In many ways Black already has, because if there's one place the music community wants him to be, it's back on the stage. He's out on the road, testing the waters with the solo material that makes up his new album No Dangerous Gods In Tunnel. This venture into the acoustic domain is worlds away from the Hard-Ons, especially because of Black's aversion to the form; therefore making the process something that Black admits is starkly alien yet perversely enjoyable.
“I picked up the acoustic quite late in life,” Black opines. “It's something that I've fallen for heavily, I wish I'd started doing this shit years ago. One of the main catalysts was being at a party and this dude handed me an acoustic and said, 'C'mon dude, play a song!' I said, 'Nah man, I can't do any of this shit!' But I walked away thinking, I actually couldn't play it, I didn't know where to start, what to do with the instrument. It's a killer creative outlet that I think I was blinded to because, even today, I don't have a love for acoustic music. Too much of what I hear to me sounds just like a demo. The acoustic guitar is a beautiful instrument, and it should be used to make beautiful music. It may be my ignorance, but so much of it's folk, which I just do not listen to. And I feel that I let myself be blinded to that for far too long, so much that I look at an acoustic now and think, 'Fuck, where have you been all my life?' If you're going to use the instrument it has to sound like that's the best way to present it, not like a guy who is showing the rest of his band how a melody goes.”
The music present on No Dangerous Gods In Tunnel is vastly different to anything that Black has put his name to previously, a fact that he believes is the natural course of the artist.

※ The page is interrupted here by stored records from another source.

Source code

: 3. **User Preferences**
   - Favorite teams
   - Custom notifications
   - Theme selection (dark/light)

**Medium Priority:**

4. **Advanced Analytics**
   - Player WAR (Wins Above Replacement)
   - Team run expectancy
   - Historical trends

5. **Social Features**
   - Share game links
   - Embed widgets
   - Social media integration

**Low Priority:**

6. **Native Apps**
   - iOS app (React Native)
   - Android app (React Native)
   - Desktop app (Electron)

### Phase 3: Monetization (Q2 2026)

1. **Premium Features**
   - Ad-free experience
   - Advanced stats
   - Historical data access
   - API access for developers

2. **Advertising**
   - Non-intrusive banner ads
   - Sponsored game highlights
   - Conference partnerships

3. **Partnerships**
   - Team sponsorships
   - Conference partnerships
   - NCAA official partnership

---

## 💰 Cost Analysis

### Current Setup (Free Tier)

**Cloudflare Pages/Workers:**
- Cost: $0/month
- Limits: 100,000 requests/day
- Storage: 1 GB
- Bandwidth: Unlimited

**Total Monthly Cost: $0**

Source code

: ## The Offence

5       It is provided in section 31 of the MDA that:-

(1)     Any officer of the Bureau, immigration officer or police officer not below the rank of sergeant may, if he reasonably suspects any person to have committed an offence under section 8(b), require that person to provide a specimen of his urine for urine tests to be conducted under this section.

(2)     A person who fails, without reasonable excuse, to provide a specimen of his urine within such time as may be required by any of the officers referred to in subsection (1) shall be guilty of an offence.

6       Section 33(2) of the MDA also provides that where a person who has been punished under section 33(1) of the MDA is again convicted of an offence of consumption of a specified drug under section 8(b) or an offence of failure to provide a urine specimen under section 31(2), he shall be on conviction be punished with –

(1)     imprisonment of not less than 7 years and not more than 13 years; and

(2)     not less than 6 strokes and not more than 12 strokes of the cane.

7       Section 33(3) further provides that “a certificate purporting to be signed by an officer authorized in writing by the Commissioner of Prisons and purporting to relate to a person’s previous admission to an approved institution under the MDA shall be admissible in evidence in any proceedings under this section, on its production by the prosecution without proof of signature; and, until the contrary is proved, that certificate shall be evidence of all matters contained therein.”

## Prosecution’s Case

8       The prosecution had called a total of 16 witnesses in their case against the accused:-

“For me the real notion of growing as an artist is to expand,” he muses. “You have to get harder as you get older, to keep challenging yourself. You can sound like a retread or an RSL artist, which is why I've always wanted to experiment, to fuck with the form. Because of my punk rock background, I always thought of going solo as a bit wanky, which was an idiotic attitude to have. So whilst the first album I had fuck all money so was just giving it a go and seeing what came out, I could distil what I knew into something focused, with no electrics or drums, using strings too, which challenged me in other ways than just playing the bloody thing.”
Above all else the fact that Black is back in the saddle is great news for everyone, most of all to himself, and he's revelling in this new chance.
“Music is a part of me, so touring the solo stuff is massively positive, to be playing again,” he tells. “Ray [Ahn] has been getting me to do some tentative Hard-Ons and Nunchukka [Superfly] rehearsals; even though my neurologist and brain specialist are saying that I shouldn't be in the same fucking room as loud amplified music, let alone playing it! But I've been doing twenty-minute lots, then twenty-minute breaks, and if I get tired I go home. They scratch their heads and say, 'Look, it's just not recommended!' But when I explain how important music is to me, they shrug their shoulders. If it's doing good for my soul, then in the long run it's doing me less harm, more good.”